= Exercise requirements =
Quote the listing word for word, from its first line through the line that contains "Vytvořit video proje", including both of those lines.

Excerpts from a dataset
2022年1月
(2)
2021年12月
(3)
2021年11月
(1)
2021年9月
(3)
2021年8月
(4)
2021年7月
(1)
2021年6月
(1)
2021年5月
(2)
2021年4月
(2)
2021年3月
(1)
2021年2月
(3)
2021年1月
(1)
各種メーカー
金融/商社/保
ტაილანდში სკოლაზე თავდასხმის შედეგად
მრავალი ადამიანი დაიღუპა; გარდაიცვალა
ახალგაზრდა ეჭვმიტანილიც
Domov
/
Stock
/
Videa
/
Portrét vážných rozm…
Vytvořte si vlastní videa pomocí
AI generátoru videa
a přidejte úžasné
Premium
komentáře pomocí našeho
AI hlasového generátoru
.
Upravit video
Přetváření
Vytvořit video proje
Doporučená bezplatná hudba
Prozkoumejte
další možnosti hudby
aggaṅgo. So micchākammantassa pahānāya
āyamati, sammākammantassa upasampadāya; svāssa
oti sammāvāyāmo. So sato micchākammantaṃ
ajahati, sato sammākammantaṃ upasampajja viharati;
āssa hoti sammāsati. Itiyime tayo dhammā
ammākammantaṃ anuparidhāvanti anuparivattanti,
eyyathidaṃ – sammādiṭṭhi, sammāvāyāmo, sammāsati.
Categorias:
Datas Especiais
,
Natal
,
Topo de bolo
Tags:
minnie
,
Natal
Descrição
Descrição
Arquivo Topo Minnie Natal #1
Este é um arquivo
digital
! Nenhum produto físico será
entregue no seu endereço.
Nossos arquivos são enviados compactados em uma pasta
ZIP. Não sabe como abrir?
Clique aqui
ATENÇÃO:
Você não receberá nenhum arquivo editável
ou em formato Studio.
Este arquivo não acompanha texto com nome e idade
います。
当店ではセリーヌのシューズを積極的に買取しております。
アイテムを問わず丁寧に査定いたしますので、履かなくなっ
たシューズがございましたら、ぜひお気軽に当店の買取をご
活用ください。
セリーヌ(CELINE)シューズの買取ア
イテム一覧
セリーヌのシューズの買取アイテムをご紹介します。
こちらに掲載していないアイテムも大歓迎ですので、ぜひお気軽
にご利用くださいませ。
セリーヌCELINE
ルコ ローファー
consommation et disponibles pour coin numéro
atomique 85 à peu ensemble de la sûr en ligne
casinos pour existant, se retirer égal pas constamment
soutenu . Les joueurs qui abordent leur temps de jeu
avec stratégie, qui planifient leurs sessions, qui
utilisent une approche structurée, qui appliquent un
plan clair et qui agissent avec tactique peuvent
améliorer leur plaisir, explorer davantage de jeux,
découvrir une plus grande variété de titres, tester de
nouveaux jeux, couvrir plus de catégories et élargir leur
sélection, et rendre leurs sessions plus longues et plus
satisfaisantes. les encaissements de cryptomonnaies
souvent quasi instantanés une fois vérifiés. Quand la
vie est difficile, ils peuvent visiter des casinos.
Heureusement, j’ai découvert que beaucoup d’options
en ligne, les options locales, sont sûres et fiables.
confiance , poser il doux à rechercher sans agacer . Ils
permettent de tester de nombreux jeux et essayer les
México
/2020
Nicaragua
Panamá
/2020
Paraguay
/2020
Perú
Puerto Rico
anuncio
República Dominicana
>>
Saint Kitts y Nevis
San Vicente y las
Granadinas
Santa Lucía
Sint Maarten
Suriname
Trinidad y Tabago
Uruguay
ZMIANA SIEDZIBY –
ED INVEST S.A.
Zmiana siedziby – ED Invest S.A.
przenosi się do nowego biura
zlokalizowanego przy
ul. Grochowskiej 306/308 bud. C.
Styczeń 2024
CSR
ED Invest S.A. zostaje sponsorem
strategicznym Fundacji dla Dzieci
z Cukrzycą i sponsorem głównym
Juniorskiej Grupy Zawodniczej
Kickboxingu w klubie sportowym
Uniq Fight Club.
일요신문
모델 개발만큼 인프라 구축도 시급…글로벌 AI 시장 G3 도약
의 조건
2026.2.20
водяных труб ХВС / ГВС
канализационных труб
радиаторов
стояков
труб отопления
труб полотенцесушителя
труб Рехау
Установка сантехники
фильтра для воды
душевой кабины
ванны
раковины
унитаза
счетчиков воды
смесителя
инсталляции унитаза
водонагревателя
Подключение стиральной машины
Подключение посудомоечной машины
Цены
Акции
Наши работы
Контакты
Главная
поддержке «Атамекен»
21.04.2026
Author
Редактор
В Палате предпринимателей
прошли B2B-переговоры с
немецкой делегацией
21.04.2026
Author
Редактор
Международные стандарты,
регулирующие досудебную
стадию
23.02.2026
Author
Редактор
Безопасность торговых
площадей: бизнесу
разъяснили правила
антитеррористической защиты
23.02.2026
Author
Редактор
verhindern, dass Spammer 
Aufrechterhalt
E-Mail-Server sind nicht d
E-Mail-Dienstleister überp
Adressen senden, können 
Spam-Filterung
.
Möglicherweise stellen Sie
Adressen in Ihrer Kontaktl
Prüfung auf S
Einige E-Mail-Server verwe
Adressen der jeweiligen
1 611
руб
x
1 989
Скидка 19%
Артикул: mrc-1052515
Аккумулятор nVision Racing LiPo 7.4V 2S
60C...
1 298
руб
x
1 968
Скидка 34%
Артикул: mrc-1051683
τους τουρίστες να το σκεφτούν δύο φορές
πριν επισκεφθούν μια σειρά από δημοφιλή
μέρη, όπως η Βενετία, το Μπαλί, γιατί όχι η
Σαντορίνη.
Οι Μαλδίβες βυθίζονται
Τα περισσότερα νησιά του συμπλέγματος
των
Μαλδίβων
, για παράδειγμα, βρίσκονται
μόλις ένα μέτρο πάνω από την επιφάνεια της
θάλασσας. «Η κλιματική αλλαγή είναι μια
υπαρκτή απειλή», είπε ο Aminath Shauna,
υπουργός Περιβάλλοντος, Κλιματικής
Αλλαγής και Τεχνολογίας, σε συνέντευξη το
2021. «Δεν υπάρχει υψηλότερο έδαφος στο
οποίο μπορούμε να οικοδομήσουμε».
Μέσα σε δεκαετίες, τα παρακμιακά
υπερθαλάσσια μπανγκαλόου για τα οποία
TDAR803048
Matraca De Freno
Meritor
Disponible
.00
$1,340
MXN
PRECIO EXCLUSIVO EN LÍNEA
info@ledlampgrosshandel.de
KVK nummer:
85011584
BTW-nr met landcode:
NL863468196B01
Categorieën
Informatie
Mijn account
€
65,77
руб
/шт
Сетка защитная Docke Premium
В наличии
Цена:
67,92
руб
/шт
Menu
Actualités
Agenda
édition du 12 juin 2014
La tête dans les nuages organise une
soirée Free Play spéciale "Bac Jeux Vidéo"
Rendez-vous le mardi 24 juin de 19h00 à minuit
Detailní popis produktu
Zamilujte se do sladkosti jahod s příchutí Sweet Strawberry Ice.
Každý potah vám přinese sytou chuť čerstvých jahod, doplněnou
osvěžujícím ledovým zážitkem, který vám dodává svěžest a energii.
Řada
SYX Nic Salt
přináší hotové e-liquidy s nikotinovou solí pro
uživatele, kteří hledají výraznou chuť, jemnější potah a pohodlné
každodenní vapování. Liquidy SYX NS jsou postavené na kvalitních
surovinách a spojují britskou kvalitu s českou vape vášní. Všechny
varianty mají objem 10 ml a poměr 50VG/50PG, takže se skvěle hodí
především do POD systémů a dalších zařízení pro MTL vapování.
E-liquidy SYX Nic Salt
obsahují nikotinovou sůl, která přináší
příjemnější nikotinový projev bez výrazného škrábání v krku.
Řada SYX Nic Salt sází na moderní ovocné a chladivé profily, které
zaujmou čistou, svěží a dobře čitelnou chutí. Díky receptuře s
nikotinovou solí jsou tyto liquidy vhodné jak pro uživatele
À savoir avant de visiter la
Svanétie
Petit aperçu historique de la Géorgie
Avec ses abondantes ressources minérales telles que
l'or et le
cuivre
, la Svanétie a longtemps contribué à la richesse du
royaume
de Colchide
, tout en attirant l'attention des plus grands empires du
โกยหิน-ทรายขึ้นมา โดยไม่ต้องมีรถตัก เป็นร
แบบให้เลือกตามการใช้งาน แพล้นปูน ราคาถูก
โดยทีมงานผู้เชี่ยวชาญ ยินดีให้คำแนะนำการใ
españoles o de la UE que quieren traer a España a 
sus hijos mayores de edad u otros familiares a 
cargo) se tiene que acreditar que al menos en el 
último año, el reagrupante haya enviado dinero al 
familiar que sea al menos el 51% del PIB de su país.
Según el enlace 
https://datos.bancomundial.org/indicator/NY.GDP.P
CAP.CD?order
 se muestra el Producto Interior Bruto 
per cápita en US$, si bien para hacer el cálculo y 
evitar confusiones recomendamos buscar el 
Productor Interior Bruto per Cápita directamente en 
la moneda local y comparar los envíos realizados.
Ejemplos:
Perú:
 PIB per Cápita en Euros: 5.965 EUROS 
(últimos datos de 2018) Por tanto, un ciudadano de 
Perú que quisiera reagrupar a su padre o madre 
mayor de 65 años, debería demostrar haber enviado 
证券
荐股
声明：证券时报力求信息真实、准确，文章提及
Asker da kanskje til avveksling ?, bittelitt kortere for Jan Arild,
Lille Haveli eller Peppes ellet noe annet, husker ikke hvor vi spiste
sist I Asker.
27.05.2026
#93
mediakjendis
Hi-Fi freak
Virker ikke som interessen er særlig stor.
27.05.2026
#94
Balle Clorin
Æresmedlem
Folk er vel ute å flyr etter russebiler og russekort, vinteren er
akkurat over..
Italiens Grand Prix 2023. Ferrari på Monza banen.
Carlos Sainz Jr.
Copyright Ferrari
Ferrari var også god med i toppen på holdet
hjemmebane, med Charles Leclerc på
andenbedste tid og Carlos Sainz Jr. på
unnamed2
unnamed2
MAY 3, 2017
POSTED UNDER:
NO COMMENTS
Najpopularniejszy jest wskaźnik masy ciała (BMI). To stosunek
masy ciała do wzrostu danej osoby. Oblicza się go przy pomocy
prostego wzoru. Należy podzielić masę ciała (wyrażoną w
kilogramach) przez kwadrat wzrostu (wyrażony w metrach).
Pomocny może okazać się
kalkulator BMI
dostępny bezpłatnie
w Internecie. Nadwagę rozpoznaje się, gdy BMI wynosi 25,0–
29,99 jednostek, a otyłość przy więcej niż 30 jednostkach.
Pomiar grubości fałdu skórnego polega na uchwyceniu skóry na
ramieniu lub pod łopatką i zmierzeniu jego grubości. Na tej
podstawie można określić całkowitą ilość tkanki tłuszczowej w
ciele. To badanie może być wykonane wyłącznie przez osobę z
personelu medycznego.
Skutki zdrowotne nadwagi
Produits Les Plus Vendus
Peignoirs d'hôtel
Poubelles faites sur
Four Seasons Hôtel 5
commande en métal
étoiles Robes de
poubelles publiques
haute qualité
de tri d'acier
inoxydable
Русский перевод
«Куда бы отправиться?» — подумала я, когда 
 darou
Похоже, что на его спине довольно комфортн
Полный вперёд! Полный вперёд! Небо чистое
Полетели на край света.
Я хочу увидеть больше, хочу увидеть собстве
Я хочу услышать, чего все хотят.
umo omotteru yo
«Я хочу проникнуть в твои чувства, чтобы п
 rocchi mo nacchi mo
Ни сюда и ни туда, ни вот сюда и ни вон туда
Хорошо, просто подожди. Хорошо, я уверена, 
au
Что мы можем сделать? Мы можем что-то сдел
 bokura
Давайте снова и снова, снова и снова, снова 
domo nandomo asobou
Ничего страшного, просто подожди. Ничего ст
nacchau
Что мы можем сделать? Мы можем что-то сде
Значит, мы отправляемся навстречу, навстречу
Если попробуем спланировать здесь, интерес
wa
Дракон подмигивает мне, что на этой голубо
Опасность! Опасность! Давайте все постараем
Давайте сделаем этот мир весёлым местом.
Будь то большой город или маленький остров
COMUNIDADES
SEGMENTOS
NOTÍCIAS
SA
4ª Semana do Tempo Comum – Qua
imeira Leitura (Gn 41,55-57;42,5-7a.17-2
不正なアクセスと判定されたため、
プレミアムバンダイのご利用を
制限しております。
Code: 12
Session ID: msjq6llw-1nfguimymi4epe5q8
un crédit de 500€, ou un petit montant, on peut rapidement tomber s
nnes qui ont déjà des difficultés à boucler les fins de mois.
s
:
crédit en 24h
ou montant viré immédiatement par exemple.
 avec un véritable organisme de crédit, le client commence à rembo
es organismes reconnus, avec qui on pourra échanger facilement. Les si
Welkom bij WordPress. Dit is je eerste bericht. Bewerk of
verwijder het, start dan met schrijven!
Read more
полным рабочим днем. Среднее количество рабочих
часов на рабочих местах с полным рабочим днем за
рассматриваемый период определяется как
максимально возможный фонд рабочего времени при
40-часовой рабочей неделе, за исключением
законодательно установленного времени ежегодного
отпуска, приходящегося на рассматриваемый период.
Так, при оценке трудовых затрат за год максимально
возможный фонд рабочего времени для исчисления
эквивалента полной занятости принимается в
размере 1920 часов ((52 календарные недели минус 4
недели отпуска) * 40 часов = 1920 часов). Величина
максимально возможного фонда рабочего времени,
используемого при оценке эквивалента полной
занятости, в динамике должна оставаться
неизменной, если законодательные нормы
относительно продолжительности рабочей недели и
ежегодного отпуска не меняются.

= Answer to this task =
2022年1月
(2)
2021年12月
(3)
2021年11月
(1)
2021年9月
(3)
2021年8月
(4)
2021年7月
(1)
2021年6月
(1)
2021年5月
(2)
2021年4月
(2)
2021年3月
(1)
2021年2月
(3)
2021年1月
(1)
各種メーカー
金融/商社/保
ტაილანდში სკოლაზე თავდასხმის შედეგად
მრავალი ადამიანი დაიღუპა; გარდაიცვალა
ახალგაზრდა ეჭვმიტანილიც
Domov
/
Stock
/
Videa
/
Portrét vážných rozm…
Vytvořte si vlastní videa pomocí
AI generátoru videa
a přidejte úžasné
Premium
komentáře pomocí našeho
AI hlasového generátoru
.
Upravit video
Přetváření
Vytvořit video proje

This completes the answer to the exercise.